El aire olía a ozono y metal quemado cuando el escuadrón avanzó por los túneles de mantenimiento bajo la fortaleza de comunicaciones. Los Adeptus Arbites patrullaban en la superficie, ajenos a la sombra que reptaba bajo sus pies.
El líder del grupo, Marek, se detuvo junto a un panel de acceso y alzó una mano. Sus ojos, de un brillo antinatural, reflejaron la luz pálida del generador portátil.
—Aquí está —susurró—. El corazón de la voz imperial. Cuando esto caiga… todo el planeta enmudecerá.
Uno de los acólitos, un joven con la piel marcada por cicatrices en forma de filamentos, sonrió con los colmillos sobresaliendo.
—El enjambre ya se acerca, Marek. Puedo sentir su canto en mi mente.
Marek lo observó unos segundos, casi con ternura.

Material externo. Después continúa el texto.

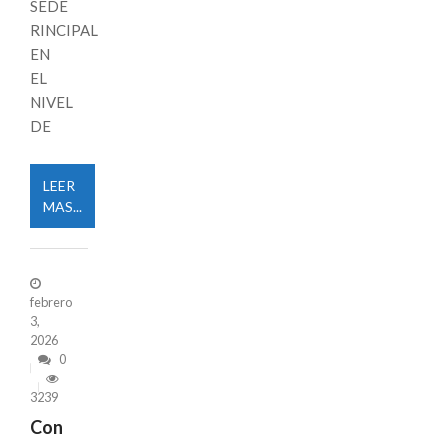
SEDE
RINCIPAL
EN
EL
NIVEL
DE
LEER
MAS...
febrero
3,
2026
0
3239
Con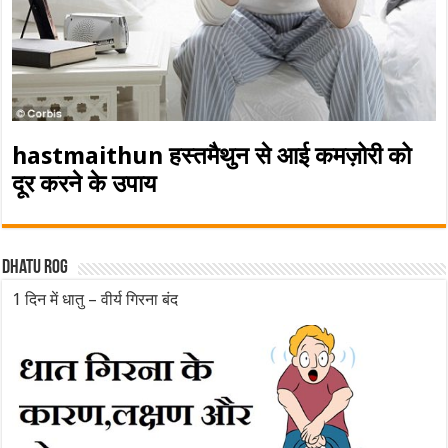
hastmaithun हस्तमैथुन से आई कमज़ोरी को
दूर करने के उपाय
Dhatu rog
1 दिन में धातु – वीर्य गिरना बंद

—Sí… nuestros padres estelares nos llaman. Pronto no habrá más dolor, ni carne débil. Solo unidad.
El grupo colocó las cargas de fusión sobre el blindaje inferior del núcleo de comunicaciones. Desde arriba, se escuchaban pasos y voces distantes de los Arbites. Marek alzó tres dedos y los bajó uno a uno.
El estruendo llenó el pasillo. El suelo tembló. Las alarmas se activaron, pero los indicadores del panel comenzaron a apagarse uno tras otro. El enlace astropático, las torres de retransmisión, los canales de mando… todos cayeron en silencio.
—¡Lo hemos conseguido! —gritó uno de los acólitos, riendo—. ¡El Imperio morirá en silencio!
El destacamento de Adeptus Arbites que vigilaba el núcleo corrió al oír el estruendo. La confusión los volvió torpes e imprudentes. No vieron venir las sombras que emergieron de las grietas. No fue una batalla, sino una ofrenda.
Cuando el último de los Arbites expiró, un temblor profundo recorrió el suelo. Polvo cayó del techo.
—¿Lo sentís? —dijo Marek, alzando la mirada hacia el techo ennegrecido—.
—Están aquí. Nuestros dioses… por fin están aquí.
Mientras el ulular de las sirenas moría, el Culto desapareció en las sombras, riendo con fervor sagrado.